Since the beginning of Microsoft Excel’s existence, it had a relatively minor, but annoying glitch: if you deleted cells all the way at the bottom or all the way to the right of a worksheet, Excel would still “remember” that those cells once had data. So when you press Ctrl + End to move the cursor to the end of the worksheet, the cursor wouldn’t go to what became the last-filled cell in the worksheet after you made your deletion; the cursor would go to the row and column of what used to be the last column and row of the worksheet.
To illustrate: in the sheet below, if you press Ctrl + End, the cursor will go to cell F11 (assuming no notation in G11):
What happens if you delete the data in rows D through F, and in rows 9 through 11, so the sheet looks like this (again, assuming no formatting or notation in rows 8 or 11)?
When pressing Ctrl + End, the cursor still goes to cell F11. To fix it, so the cursor goes to cell C8, instead:
Put the mouse pointer at the top of column D, so the pointer turns to a down arrow:
Drag to the right, so columns D through F are selected. Then right-click and select Delete from the pop-up menu.
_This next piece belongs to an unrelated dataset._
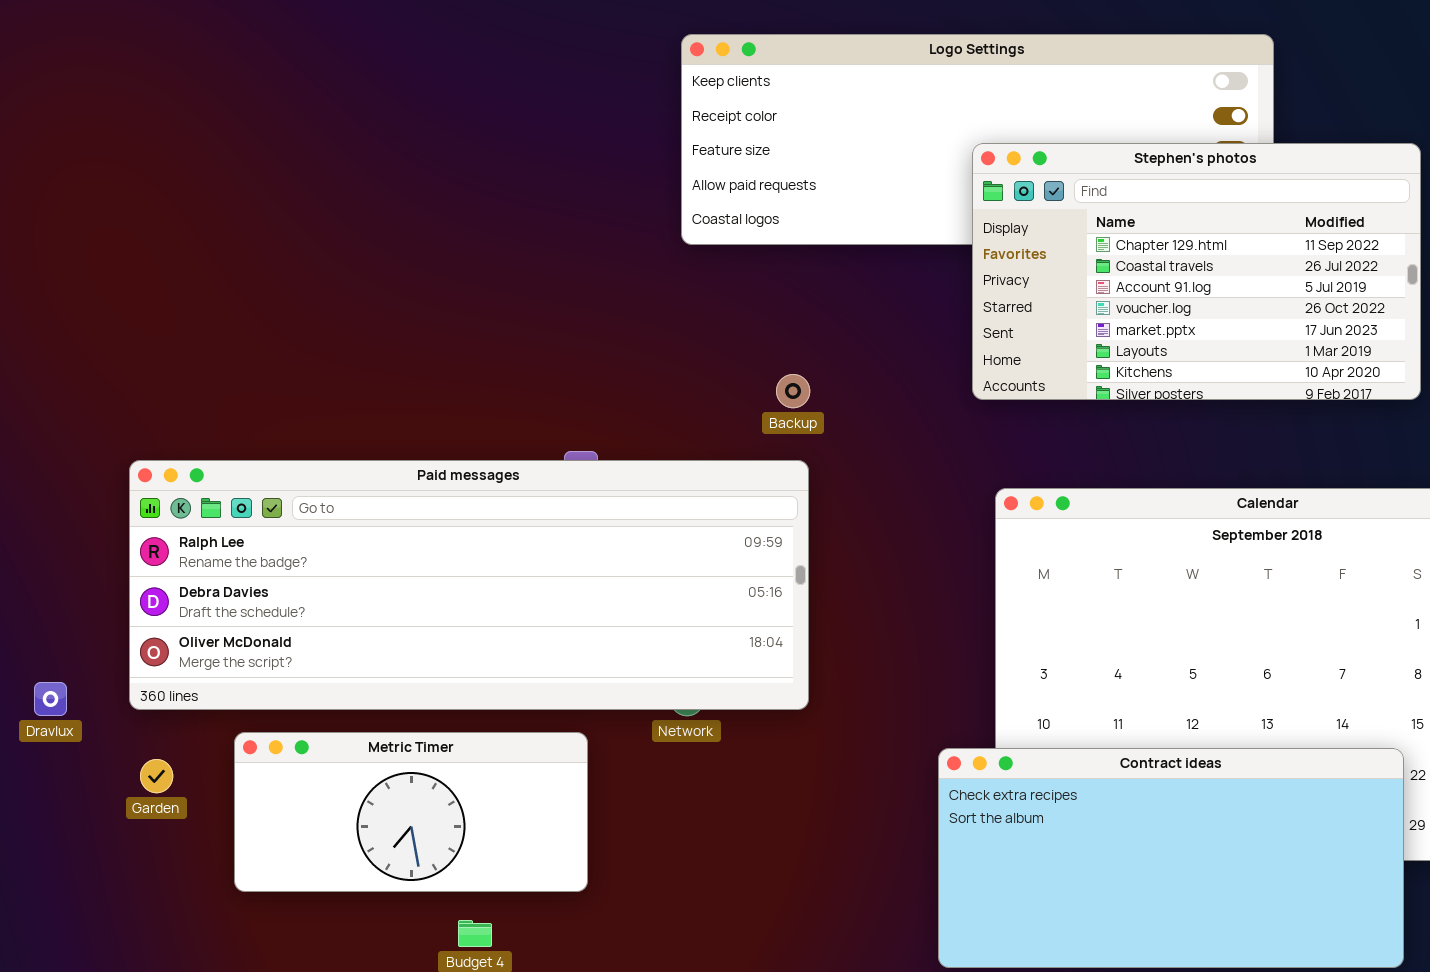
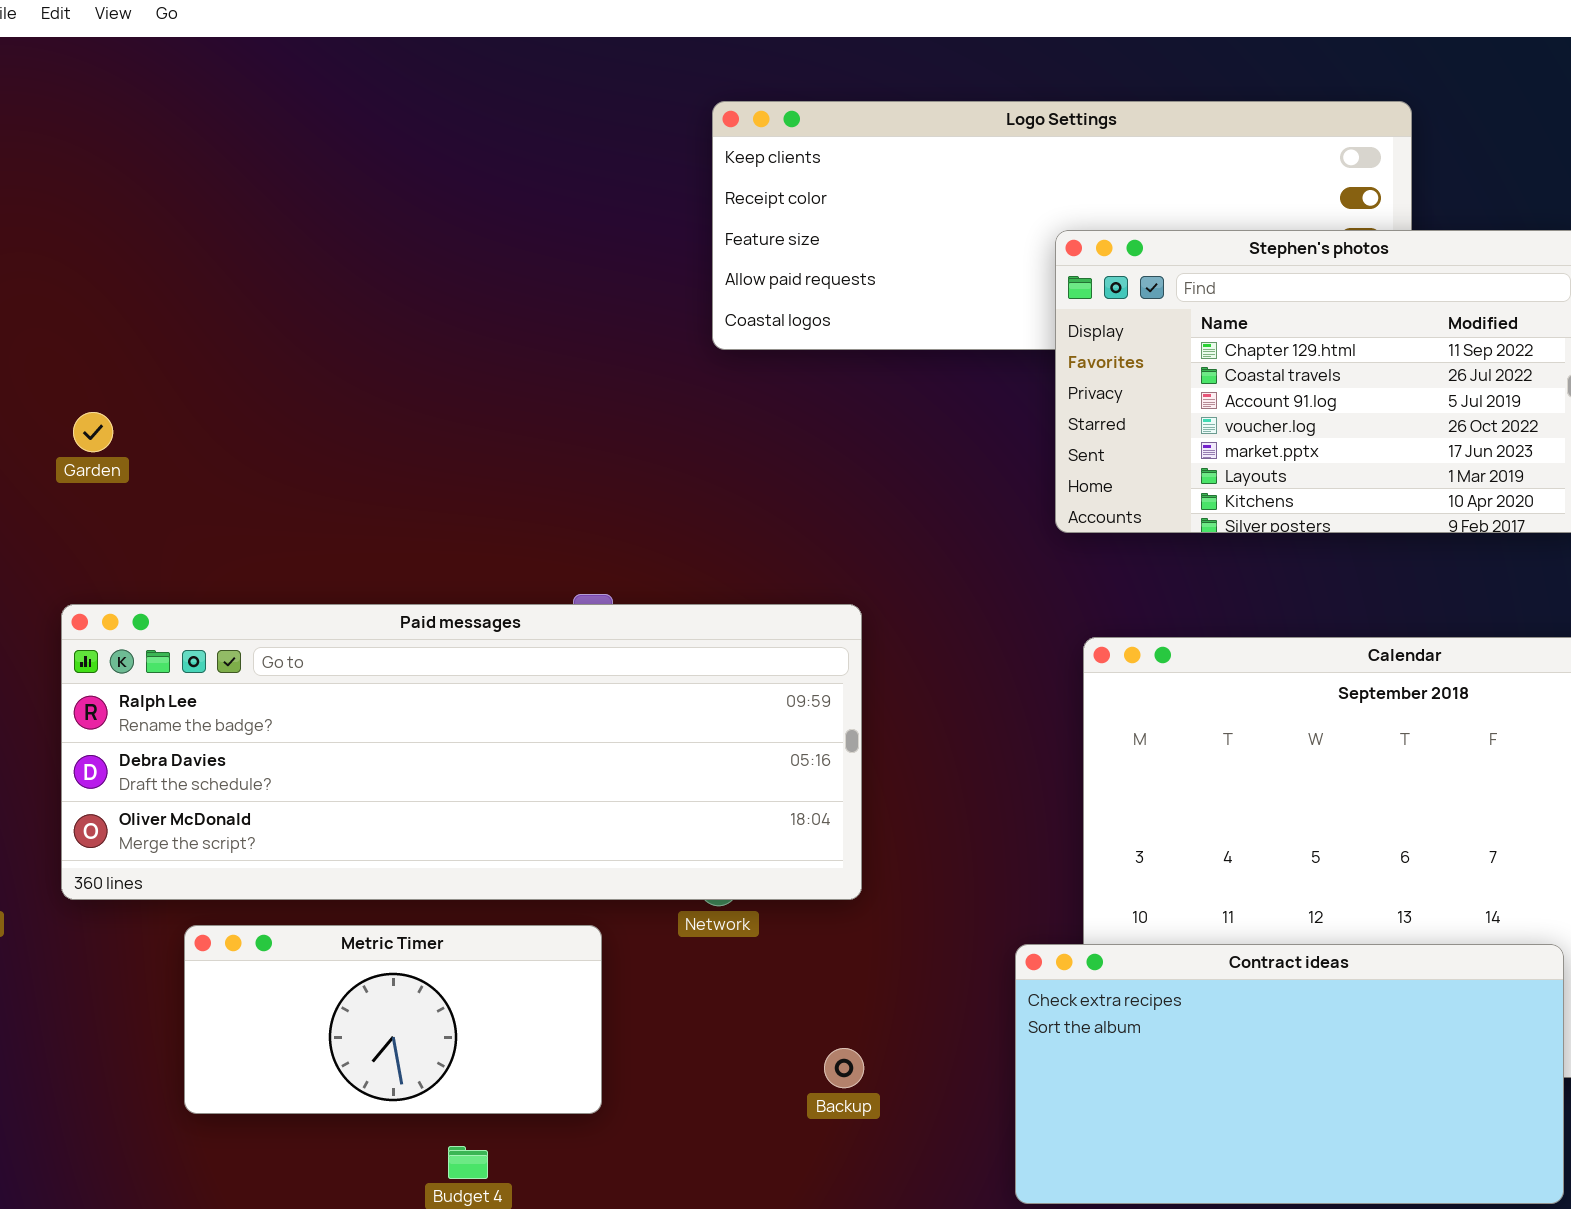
Backup: [776,374,810,408] -> [824,1048,864,1088], moved
Garden: [140,759,173,793] -> [73,412,113,452], moved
Now do the same for the rows. Position the mouse pointer to the left of row 9, so the mouse pointer becomes a right arrow:
Drag downward, to select rows 9 through 11:
Again, right-click and select Delete from the pop-up menu.
Save the workbook. Now when you press Ctrl + End, the cursor will go to the correct cell: C8.
P.S. You can find free Visual Basic scripts that you can install that will fix this error, also. But using the method above, you don’t have to go through that.